Given `vec(a)=3hati+2hatj+4hatk,vec(b)=2(hati+hatk)` and `vec( c )=4hati+2hatj+3hatk`. Find for what number of distinct values of `alpha` the equation `x vec(a)+y vec(b)+z vec( c )=alpha(x hati+y hatj+z hatk)` has non-trival solution (x, y, z).

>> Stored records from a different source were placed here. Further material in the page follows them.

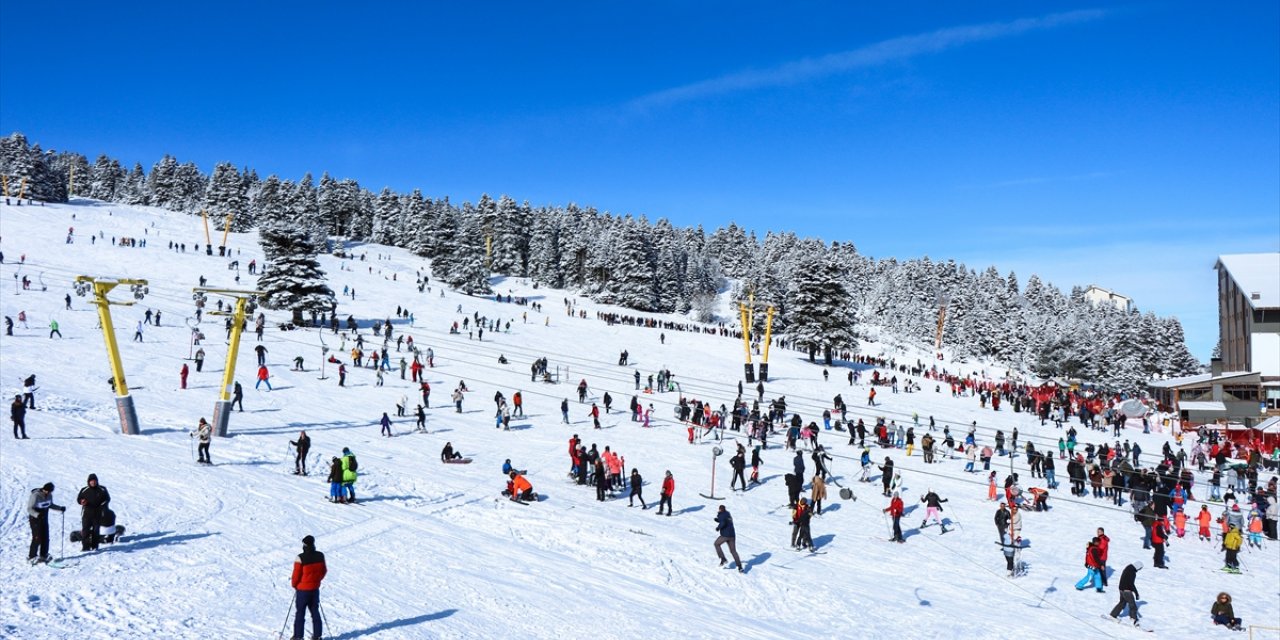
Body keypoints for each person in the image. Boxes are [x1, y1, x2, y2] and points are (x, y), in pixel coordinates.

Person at [291, 534, 328, 640]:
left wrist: (295, 585)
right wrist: (316, 581)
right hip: (314, 589)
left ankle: (298, 637)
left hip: (302, 590)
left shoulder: (300, 558)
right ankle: (317, 636)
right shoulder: (320, 555)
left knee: (300, 614)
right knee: (315, 612)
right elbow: (323, 571)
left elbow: (296, 575)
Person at [27, 482, 66, 564]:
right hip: (35, 519)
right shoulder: (35, 495)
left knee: (45, 537)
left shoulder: (49, 495)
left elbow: (50, 505)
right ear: (43, 489)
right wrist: (37, 514)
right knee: (37, 537)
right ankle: (31, 556)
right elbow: (29, 509)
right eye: (46, 491)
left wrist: (60, 508)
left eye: (50, 491)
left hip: (44, 518)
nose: (48, 493)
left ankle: (43, 554)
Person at [76, 474, 110, 552]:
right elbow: (79, 499)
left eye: (94, 481)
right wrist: (82, 501)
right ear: (89, 482)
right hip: (87, 514)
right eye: (91, 481)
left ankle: (95, 547)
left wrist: (102, 505)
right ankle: (85, 547)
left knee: (96, 531)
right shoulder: (84, 489)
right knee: (85, 531)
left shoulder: (102, 489)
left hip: (98, 514)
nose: (93, 483)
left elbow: (107, 499)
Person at [1108, 561, 1142, 625]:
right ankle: (1133, 619)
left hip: (1121, 588)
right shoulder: (1132, 572)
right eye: (1140, 568)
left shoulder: (1128, 568)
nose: (1139, 570)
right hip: (1127, 590)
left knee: (1122, 603)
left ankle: (1113, 615)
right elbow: (1131, 584)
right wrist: (1136, 593)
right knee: (1133, 605)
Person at [714, 505, 744, 572]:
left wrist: (718, 527)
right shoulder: (728, 514)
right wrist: (718, 520)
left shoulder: (721, 514)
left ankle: (723, 559)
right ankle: (740, 567)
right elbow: (725, 520)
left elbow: (723, 522)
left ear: (720, 509)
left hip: (725, 535)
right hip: (732, 536)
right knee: (733, 551)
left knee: (716, 544)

To solve the problem, we need to analyze the equation given: \[ x \vec{a} + y \vec{b} + z \vec{c} = \alpha (x \hat{i} + y \hat{j} + z \hat{k}) \] where: - \(\vec{a} = 3 \hat{i} + 2 \hat{j} + 4 \hat{k}\) - \(\vec{b} = 2(\hat{i} + \hat{k}) = 2 \hat{i} + 0 \hat{j} + 2 \hat{k}\) - \(\vec{c} = 4 \hat{i} + 2 \hat{j} + 3 \hat{k}\) ### Step 1: Write the equation in component form We can express the left-hand side in terms of its components: \[ x \vec{a} + y \vec{b} + z \vec{c} = x(3 \hat{i} + 2 \hat{j} + 4 \hat{k}) + y(2 \hat{i} + 0 \hat{j} + 2 \hat{k}) + z(4 \hat{i} + 2 \hat{j} + 3 \hat{k}) \] Combining terms, we get: \[ = (3x + 2y + 4z) \hat{i} + (2x + 0y + 2z) \hat{j} + (4x + 2y + 3z) \hat{k} \] ### Step 2: Equate the components Now, we equate the components of the left-hand side with the right-hand side: 1. For \(\hat{i}\): \[ 3x + 2y + 4z = \alpha x \] 2. For \(\hat{j}\): \[ 2x + 0y + 2z = \alpha y \] 3. For \(\hat{k}\): \[ 4x + 2y + 3z = \alpha z \] ### Step 3: Rearranging the equations We can rearrange these equations: 1. \( (3 - \alpha)x + 2y + 4z = 0 \) (Equation 1) 2. \( 2x + 2z - \alpha y = 0 \) (Equation 2) 3. \( 4x + 2y + (3 - \alpha)z = 0 \) (Equation 3) ### Step 4: Form the coefficient matrix The system of equations can be represented in matrix form: \[ \begin{bmatrix} 3 - \alpha & 2 & 4 \\ 2 & -\alpha & 2 \\ 4 & 2 & 3 - \alpha \end{bmatrix} \begin{bmatrix} x \\ y \\ z \end{bmatrix} = \begin{bmatrix} 0 \\ 0 \\ 0 \end{bmatrix} \] ### Step 5: Find the determinant For the system to have non-trivial solutions, the determinant of the coefficient matrix must be zero. We calculate the determinant: \[ D = \begin{vmatrix} 3 - \alpha & 2 & 4 \\ 2 & -\alpha & 2 \\ 4 & 2 & 3 - \alpha \end{vmatrix} \] Calculating this determinant (using cofactor expansion or any method) will yield a polynomial in \(\alpha\). ### Step 6: Solve the determinant equation Set the determinant \(D = 0\) and solve for \(\alpha\). This will give us the values of \(\alpha\) for which the system has non-trivial solutions. ### Step 7: Count distinct values After solving, we will find the distinct values of \(\alpha\). ### Final Answer The distinct values of \(\alpha\) found are \(0\) and \(3\). Therefore, the number of distinct values of \(\alpha\) is \(2\).